AG highlights weaknesses in municipal corporations’ management of multi-million dollar social assistance programme
The Auditor General has found weaknesses in the administration of the Municipal Social Assistance Programme (MSAP), which was designed to support individuals living below the poverty line.
The Local Government Ministry allocates funds from the Parochial Revenue Fund to the corporations to administer the programme.
It has four components: social housing, indigent housing, education grant, funeral grant, and administrative support.
In its report tabled in Parliament yesterday, the Auditor General said the weaknesses hindered transparency and accountability.
The report cited a history of noncompliance in submitting quarterly expenditure and progress reports.
According to the document, over the period 2017-18 to 2023-24, the Local Government Ministry allocated $1.53 billion to municipal corporations for MSAP.
However, the Auditor General said the municipal corporations did not faithfully submit the reports to the Ministry, which made it difficult for the Ministry to fully track the effectiveness of the programme between 2017-18 to 2023-24.
The Ministry did not prepare all the annual reports for the period to account for the $1.53 billion allocated.
Only three annual reports for 2018-19, 2020-21, and 2021-22 were provided.
The reports for 2020-21 and 2021-22 reflected expenditure totaling $144 million for only seven of the 14 municipal corporations, while the report for 2018-19 did not include any information on the project’s expenditure.
It’s reported that the Ministry has taken steps to improve reporting compliance.
On the matter of inaccuracies in MSAP expenditures, the report noted the Ministry and corporations provided information to account for the $1.53 billion allocated to MSAP, only after the adverse audit findings were presented in the draft report.
However, verification, coupled with the delayed information, raised concerns about the accuracy of the reported expenditure of $1.53 billion.
The Auditor General looked at four municipal corporations: St. Ann, Portmore, St. Catherine and Kingston and St. Andrew to verify expenditure.
It says during the verification process, the department uncovered significant variances in the reported expenditure.
Variances were identified at the St. Ann, Portmore and St. Catherine municipal corporations.
The St.
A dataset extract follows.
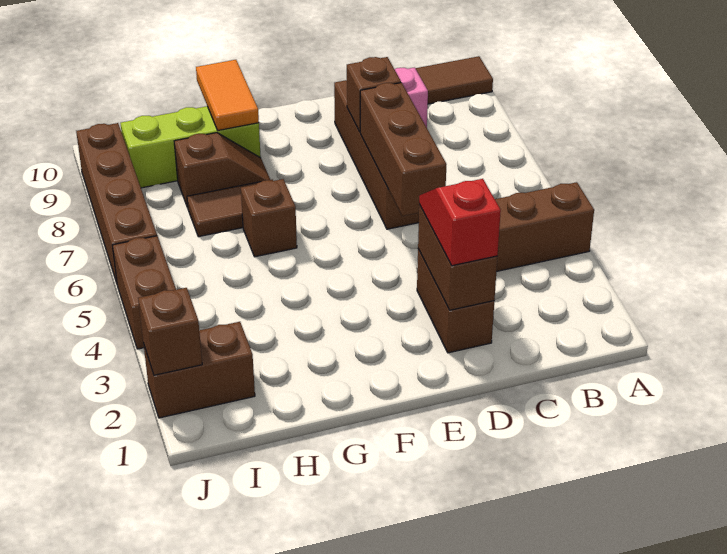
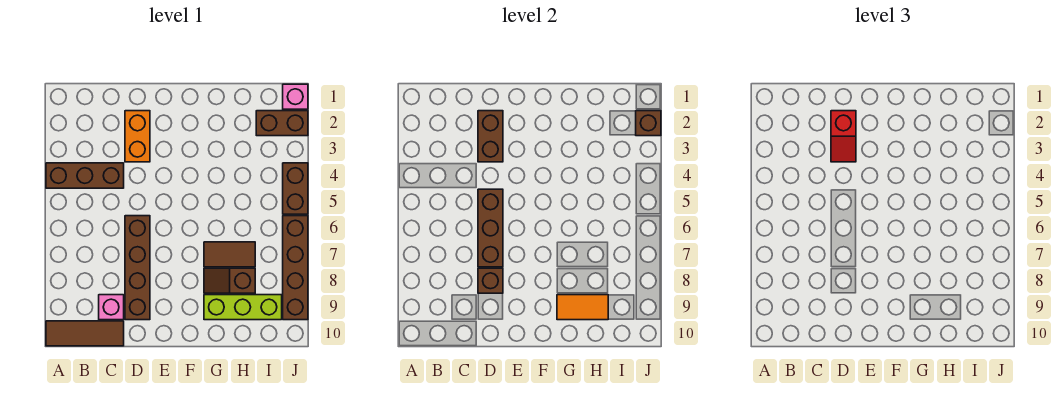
brown brick D2:D3 level 1 -> orange brick D2:D3 level 1
brown brick G6 level 1 -> none
orange tile G9:G10 level 2 -> orange tile G9:H9 level 2
none -> pink brick J1 level 1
Ann Municipal Corporation reported $26.6 million in expenditure for 2020-21 and 2022-23, but the department could only verify $18.2 million, resulting in an $8.4 million variance.
The reported expenditure of $6 million for 2023-24 contradicted the verified vouchers totaling $11.6 million.
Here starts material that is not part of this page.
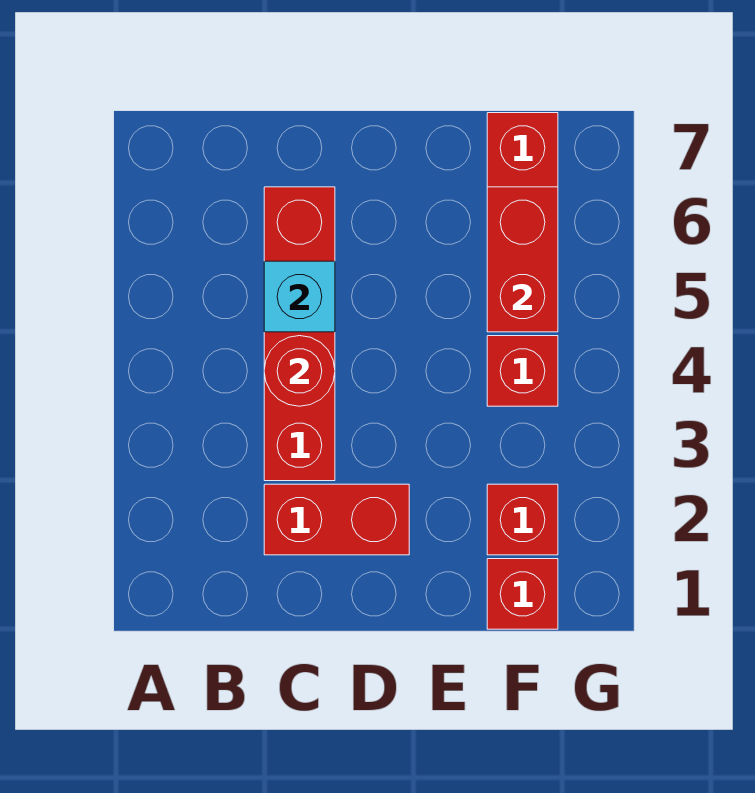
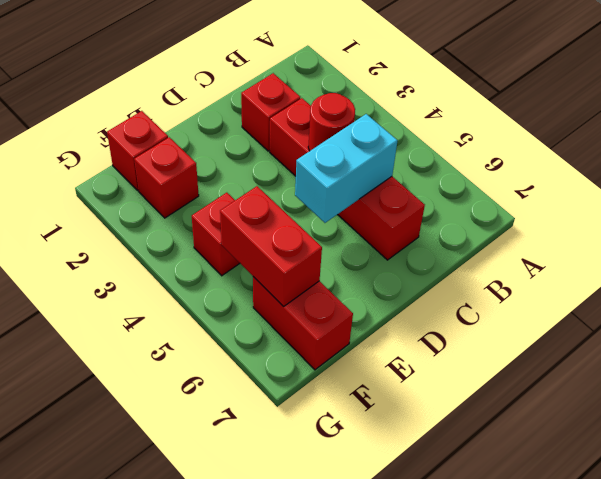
red brick C2:D2 level 1 -> red brick C2 level 1
cyan brick C5 level 2 -> cyan brick C5:D5 level 2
Similarly, Portmore Municipal Corporation’s reported expenditure of $22 million, between April 2020 and March 2024, differed by $7.2 million from the verified vouchers totaling $29.2 million.
The St. Catherine Municipal Corporation also showed a substantial variance of $52 million, between reported expenditure of $125.5 million and verified vouchers amounting to $73.5 million.
At the Kingston and St. Andrew Municipal Corporation, the Auditor General’s department encountered issues verifying 239 vouchers valued at $13.3 million out of a sample of 1,263 vouchers totaling $150.6 million, due to missing documentation.
It said these discrepancies compromised the credibility and accuracy of the Ministry’s reported expenditure information, provided by the municipal corporations.
It also noted a discrepancy between the reported $1.561 billion allocated for MSAP and the Parochial Revenue Fund allocation disbursement recorded of $1.530 billion.
In light of the findings, the Auditor General said municipal corporations are now required to provide progress reports by the 15th day of the following month.
If this is not done, no money will be allocated to the respective corporation.
The Local Government Ministry will also strengthen its monitoring and oversight of the social assistance programme.